IX FESTIWAL ATELIER POLSKIEGO TEATRU TAŃCA JUŻ W MARCU
Festiwal Atelier Polskiego Teatru Tańca w tym roku odbędzie się po raz dziewiąty. Tegoroczna edycja obrała kilka kierunków: debiuty, powroty, promocje, goście. Stawia jednak na polskich twórców.
Zdaniem organizatorów Festiwalu, to co się znajduje w tegorocznym repertuarze to w pewien sposób branie odpowiedzialności za świat. Dziś pytania dotyczące świata zadają młodzi twórcy i artyści. Jakie będą ich odpowiedzi , zobaczymy na scenie podczas spektakli.

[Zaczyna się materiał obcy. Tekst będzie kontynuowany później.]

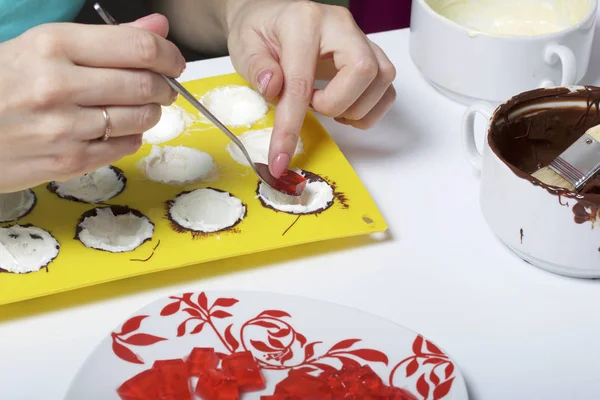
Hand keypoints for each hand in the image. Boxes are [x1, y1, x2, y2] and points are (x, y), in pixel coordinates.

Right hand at [0, 14, 184, 192]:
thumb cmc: (0, 84)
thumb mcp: (42, 47)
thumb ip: (106, 39)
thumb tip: (158, 27)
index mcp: (53, 45)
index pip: (138, 48)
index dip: (168, 55)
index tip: (174, 61)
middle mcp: (60, 86)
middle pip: (146, 85)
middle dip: (165, 86)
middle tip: (163, 87)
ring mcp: (65, 128)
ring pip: (141, 119)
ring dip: (151, 112)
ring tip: (138, 107)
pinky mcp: (69, 161)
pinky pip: (125, 147)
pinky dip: (132, 136)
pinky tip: (115, 129)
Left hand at [227, 0, 396, 176]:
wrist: (273, 18)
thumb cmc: (260, 31)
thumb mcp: (245, 46)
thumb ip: (257, 67)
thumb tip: (273, 87)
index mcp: (303, 22)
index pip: (302, 80)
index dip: (290, 126)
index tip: (280, 158)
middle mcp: (338, 25)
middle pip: (363, 70)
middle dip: (338, 104)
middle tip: (314, 107)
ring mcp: (359, 38)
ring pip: (382, 79)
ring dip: (355, 108)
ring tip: (326, 106)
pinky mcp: (371, 55)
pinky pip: (387, 88)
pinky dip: (369, 110)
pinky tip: (343, 108)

Ewa Wycichowska, dyrektor artystyczny Festiwalu - Atelier powstało 17 lat temu ponieważ Konrad Drzewiecki (założyciel i współtwórca PTT przyp.red.)współpracował z twórcami, którzy chcieli robić coś sami, nie chcieli odtwarzać już zrealizowanych dzieł. Była to kolejna szansa żeby zatrzymać ich w teatrze i rozwijać ich kreatywność. Szukanie talentów musi odbywać się już bardzo wcześnie. Bardzo mnie cieszy, ze zgłaszają się do nas nowi, młodzi twórcy, którzy chcą mówić o rzeczach ważnych.

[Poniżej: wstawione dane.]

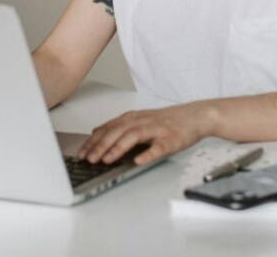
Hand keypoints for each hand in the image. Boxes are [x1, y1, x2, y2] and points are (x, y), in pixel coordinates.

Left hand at [77, 103, 211, 165]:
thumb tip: (96, 133)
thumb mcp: (140, 119)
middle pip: (118, 131)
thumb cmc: (168, 121)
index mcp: (134, 118)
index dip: (93, 141)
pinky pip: (158, 147)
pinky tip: (138, 161)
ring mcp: (157, 130)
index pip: (108, 128)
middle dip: (101, 145)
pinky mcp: (171, 139)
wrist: (195, 116)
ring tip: (107, 159)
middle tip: (89, 159)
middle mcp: (143, 121)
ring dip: (118, 148)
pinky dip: (147, 154)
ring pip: (134, 136)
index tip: (81, 153)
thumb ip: (119, 126)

Dziewiąta edycja kładzie nacisk na debiuty polskich tancerzy i twórców. Początkowo dyrekcja Festiwalu zapraszała również tancerzy zagranicznych. - Jednak nasi tancerze i twórcy maja teraz priorytet - mówi Ewa Wycichowska.
Tegoroczni poznańscy debiutanci to Monika Błaszczak, dyplomantka Ogólnokształcącej Szkoły Baletowej im. Olgi Sławskiej- Lipczyńskiej oraz absolwenci tej szkoły, Adrian Radwański oraz Marcin Motyl.
Spektakl pt. „Śnienie” rozgrywa się w Farze i przestrzeniach Szkoły Baletowej – Chciałam, żeby „Śnienie” było tknięciem nieba, świata niesamowitego. Ważne jest dla mnie to, jak ma się twórczość człowieka do tworzenia Boga i ten wątek w tym spektaklu poruszam. Spektakl odbywa się w Farze ale i w całym budynku Szkoły Baletowej, w każdej klasie, korytarzu, kącie. W spektaklu bierze udział około dwustu uczniów Szkoły Baletowej, kilku tancerzy Teatru Tańca. Praca nad spektaklem jest bardzo intensywna. Mam wybór pomiędzy „Śnieniem” z dużej lub małej litery. Wybieram tę pierwsza opcję więc mało ostatnio śpię (śmiech) – mówi o swoim spektaklu Monika Błaszczak.
Z kolei spektakl plan dotyka spraw o wiele bardziej przyziemnych. Opowiada o człowieku w świecie, który wiele rzeczy planuje, a w kryzysowych sytuacjach okazuje się, że planu nie ma. - Pomysł się wziął z tego , że ludzi cały czas planują, zdaje się im, że panują nad swoim życiem a poprzez to nie mają czasu dla siebie i bliskich. Ja stawiam pytanie czy warto i czy nie doprowadza to do wyłączenia się ze społeczeństwa. Jednym z tematów spektaklu jest imigracja, która wydaje się być wyłączona spoza planu. W tej kwestii tego planu jesteśmy pozbawieni. Europa ma duży orzech do zgryzienia, zastanawia się nad obecną sytuacją, ale dobrego planu, zdaje się, nie ma – wyjaśnia Marcin Motyl.